Act I, Scene XV
The party was horrible and, in that sense, completely as expected. Her parents had invited most of the neighbours, some of her mother’s art gallery friends, some people from her father’s work, and, of course, Ian’s parents. As by some cruel trick of of faith – or perhaps simply because in the last few years she had spent more time with them than with her own parents – their eyes almost immediately found her in the thick crowd and, before she had any chance to escape, made their way over to her.
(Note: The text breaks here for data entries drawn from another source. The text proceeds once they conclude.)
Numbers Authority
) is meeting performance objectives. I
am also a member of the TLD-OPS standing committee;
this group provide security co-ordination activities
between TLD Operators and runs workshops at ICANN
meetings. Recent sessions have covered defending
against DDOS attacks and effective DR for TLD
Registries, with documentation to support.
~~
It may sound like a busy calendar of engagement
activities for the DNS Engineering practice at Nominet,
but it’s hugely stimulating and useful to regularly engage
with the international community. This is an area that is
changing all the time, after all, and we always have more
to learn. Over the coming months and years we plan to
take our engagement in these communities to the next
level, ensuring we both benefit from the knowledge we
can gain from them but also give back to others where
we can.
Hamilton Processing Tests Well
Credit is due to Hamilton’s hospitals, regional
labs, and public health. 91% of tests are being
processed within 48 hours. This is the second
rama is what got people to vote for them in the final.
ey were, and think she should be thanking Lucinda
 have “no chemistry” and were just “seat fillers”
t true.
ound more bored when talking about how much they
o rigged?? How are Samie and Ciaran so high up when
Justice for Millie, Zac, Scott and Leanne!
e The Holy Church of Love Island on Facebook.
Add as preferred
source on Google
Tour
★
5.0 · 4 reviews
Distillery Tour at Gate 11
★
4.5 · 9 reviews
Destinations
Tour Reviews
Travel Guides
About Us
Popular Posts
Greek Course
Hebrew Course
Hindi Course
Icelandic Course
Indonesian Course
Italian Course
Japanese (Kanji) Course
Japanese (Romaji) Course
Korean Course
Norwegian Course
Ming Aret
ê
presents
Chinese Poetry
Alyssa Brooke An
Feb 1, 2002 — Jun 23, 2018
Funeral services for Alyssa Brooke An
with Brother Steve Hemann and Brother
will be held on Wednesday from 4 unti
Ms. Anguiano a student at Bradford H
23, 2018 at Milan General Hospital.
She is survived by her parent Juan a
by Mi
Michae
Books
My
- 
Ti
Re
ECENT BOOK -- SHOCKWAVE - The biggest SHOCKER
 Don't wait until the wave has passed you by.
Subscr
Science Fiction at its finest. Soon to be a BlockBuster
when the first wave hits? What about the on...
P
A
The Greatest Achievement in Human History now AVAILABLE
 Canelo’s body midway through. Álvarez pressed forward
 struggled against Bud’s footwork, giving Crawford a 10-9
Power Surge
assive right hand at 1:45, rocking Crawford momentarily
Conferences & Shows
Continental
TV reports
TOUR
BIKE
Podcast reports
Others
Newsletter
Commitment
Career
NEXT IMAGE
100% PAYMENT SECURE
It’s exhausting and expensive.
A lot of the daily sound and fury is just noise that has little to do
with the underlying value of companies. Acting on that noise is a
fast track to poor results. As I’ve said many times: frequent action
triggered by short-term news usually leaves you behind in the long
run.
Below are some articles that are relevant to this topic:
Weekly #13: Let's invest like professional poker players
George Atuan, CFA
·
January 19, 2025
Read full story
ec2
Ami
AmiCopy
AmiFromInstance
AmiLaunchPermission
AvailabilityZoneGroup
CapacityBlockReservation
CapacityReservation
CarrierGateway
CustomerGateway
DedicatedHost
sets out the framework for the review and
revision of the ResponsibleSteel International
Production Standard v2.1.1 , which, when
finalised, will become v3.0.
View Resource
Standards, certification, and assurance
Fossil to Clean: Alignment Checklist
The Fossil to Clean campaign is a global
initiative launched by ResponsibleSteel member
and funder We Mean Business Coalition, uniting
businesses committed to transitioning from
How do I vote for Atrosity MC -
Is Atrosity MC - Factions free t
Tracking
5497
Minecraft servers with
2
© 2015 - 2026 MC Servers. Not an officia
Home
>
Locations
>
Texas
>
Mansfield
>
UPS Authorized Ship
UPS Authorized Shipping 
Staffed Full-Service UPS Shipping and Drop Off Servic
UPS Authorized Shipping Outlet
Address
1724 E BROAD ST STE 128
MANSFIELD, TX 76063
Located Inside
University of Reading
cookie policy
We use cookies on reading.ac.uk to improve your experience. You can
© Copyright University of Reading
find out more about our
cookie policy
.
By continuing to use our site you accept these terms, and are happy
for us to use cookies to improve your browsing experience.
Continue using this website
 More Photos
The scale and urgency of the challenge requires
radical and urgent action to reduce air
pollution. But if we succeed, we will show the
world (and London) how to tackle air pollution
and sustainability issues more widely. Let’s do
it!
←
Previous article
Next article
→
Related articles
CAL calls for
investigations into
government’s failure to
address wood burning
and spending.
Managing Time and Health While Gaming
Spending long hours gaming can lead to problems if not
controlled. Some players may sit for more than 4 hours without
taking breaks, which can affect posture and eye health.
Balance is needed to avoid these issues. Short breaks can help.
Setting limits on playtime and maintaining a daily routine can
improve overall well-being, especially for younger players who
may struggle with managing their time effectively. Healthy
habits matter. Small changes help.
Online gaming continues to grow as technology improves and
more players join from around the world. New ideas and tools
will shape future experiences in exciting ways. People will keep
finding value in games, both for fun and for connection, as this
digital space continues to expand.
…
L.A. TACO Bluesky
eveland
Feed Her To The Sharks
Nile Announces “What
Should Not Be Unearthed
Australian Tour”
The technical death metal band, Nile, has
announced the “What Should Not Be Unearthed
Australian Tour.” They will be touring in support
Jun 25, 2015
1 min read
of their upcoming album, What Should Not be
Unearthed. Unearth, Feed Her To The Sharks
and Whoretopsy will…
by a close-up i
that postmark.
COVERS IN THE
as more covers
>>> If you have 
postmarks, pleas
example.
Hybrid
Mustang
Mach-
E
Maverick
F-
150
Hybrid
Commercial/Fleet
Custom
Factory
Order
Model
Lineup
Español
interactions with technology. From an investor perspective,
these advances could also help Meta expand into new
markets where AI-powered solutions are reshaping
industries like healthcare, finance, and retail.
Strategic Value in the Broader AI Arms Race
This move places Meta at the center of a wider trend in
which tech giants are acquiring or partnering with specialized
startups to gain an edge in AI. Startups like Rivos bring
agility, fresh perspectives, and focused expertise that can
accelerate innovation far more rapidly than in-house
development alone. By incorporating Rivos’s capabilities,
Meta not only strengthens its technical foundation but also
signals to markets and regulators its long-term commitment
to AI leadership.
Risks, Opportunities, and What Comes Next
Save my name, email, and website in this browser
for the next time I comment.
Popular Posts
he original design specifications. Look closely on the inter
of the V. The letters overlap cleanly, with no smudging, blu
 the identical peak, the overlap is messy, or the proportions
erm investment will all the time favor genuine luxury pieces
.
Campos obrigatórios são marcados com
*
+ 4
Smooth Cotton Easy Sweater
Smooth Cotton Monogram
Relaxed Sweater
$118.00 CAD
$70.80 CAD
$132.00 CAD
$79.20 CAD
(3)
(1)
A blind panic coursed through her body, yet at the same time, she stood completely paralysed, waiting and staring as the couple approached her.
‘It is so good to see you,’ Carla said, wrapping her in that hug that had been so familiar for the last four years. Now, it felt like being hugged by a stranger. ‘How have you been, dear?’
‘I… I am good,’ she finally found her voice. ‘I have been staying over with a friend at Santa Barbara for the past few months.’
‘Your mother told us. We don't blame you for wanting to get away for a bit; Ian’s death has been hard on all of us. John and I had a short holiday ourselves after the cremation. Just needed to… have some time for ourselves to work through the grief.’ As she said the words, tears welled up in her eyes, and her husband quickly laid an arm around her shoulders. He was about to steer her away, when Carla latched onto her arm.
'You will come and visit us soon, won't you? I've been feeling so alone lately, it would be nice to have you around – like before. We can sort through some of his old things together.'
'Of course,' Anna managed to say, physically having to force the words over her lips. 'I'll call to plan a date.'
John excused them, and just like that she was all alone again. In a way, Anna was glad that at least this conversation was over. She had done it, exactly like she had written to Bill. It didn’t matter that all she wanted to do now was cry and scream at the unfairness of them also burdening her with their grief. It shouldn’t matter.
Grabbing a glass of champagne from the table, she swiftly made her way back into the house.